- Problem to solve -
Transcribe all the lines below exactly. Omit the pictures.

◆ ◆ ◆

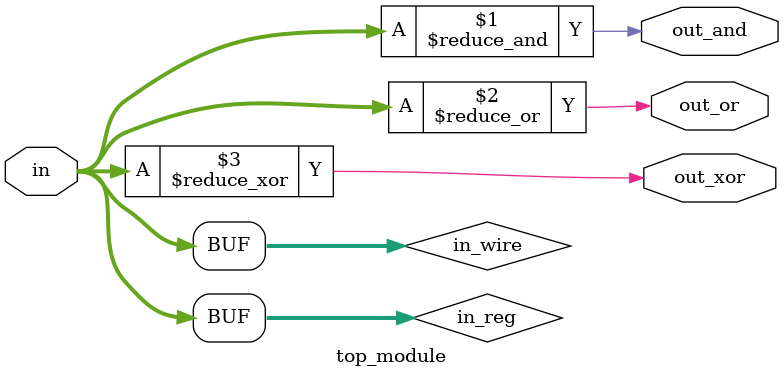
<source format=sv>
module top_module (
	input [99:0] in,
	output out_and,
	output out_or,
	output out_xor
);

reg [99:0] in_reg;
wire [99:0] in_wire = in_reg;

assign out_and = &in_wire;
assign out_or = |in_wire;
assign out_xor = ^in_wire;

always @(*) begin
	in_reg = in;
end

endmodule

</source>
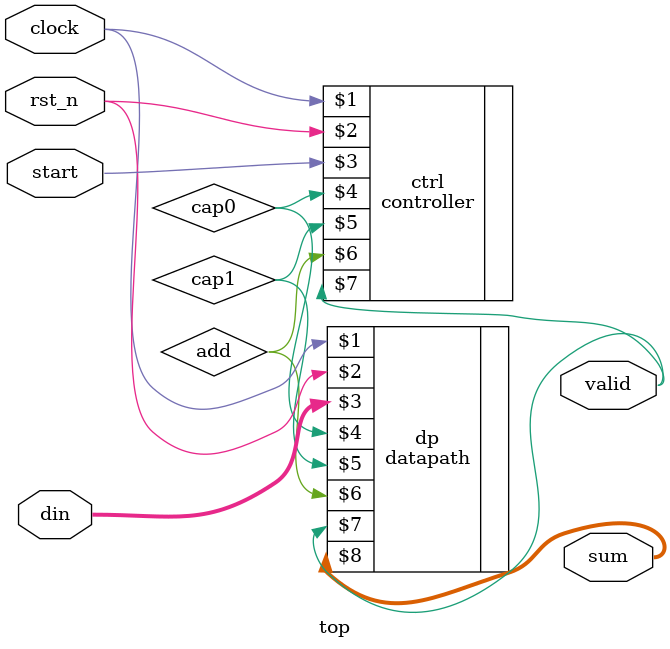
<source format=v>
module top (
  input clock, rst_n,
  input [3:0] din,
  input start,
  output valid,
  output [4:0] sum
);

  wire cap0, cap1, add;

  datapath dp (
    clock,
    rst_n,
    din,
    cap0,
    cap1,
    add,
    valid,
    sum
  );

  controller ctrl (
    clock,
    rst_n,
    start,
    cap0,
    cap1,
    add,
    valid
  );

endmodule

</source>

◆ ◆ ◆

- Solution for this problem -
<source format=sv>
module top_module (
	input [99:0] in,
	output out_and,
	output out_or,
	output out_xor
);

reg [99:0] in_reg;
wire [99:0] in_wire = in_reg;

assign out_and = &in_wire;
assign out_or = |in_wire;
assign out_xor = ^in_wire;

always @(*) begin
	in_reg = in;
end

endmodule

</source>
<source format=v>
module top (
  input clock, rst_n,
  input [3:0] din,
  input start,
  output valid,
  output [4:0] sum
);

  wire cap0, cap1, add;

  datapath dp (
    clock,
    rst_n,
    din,
    cap0,
    cap1,
    add,
    valid,
    sum
  );

  controller ctrl (
    clock,
    rst_n,
    start,
    cap0,
    cap1,
    add,
    valid
  );

endmodule

</source>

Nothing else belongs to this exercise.